══ PROVIDED INFORMATION

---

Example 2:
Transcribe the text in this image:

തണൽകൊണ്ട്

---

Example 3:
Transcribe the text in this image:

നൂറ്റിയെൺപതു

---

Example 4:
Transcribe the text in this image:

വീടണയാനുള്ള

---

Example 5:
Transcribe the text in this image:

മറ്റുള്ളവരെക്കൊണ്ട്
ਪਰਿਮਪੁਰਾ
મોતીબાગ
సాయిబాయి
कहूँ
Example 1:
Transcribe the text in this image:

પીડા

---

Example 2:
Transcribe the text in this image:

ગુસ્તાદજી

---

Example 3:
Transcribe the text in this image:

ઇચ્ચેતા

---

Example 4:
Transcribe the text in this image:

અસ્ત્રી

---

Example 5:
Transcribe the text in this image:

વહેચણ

════

### [TASK DIRECTIONS]
Lay out every line of the listing above as a numbered list, leaving out the blank lines.

### [RESPONSE]
1. ---
2. Example 2:
3. Transcribe the text in this image:
4. തണൽകൊണ്ട്
5. ---
6. Example 3:
7. Transcribe the text in this image:
8. നൂറ്റിയെൺപതു
9. ---
10. Example 4:
11. Transcribe the text in this image:
12. വീടണയാനുള്ള
13. ---
14. Example 5:
15. Transcribe the text in this image:
16. മറ്റുള്ളവരെക്കൊണ്ട്
17. ਪਰਿਮਪੁਰਾ
18. મોતીબાગ
19. సాయిబాయి
20. कहूँ
21. Example 1:
22. Transcribe the text in this image:
23. પીડા
24. ---
25. Example 2:
26. Transcribe the text in this image:
27. ગુસ્તાદજી
28. ---
29. Example 3:
30. Transcribe the text in this image:
31. ઇચ્ચેતા
32. ---
33. Example 4:
34. Transcribe the text in this image:
35. અસ્ત્રી
36. ---
37. Example 5:
38. Transcribe the text in this image:
39. વહેચણ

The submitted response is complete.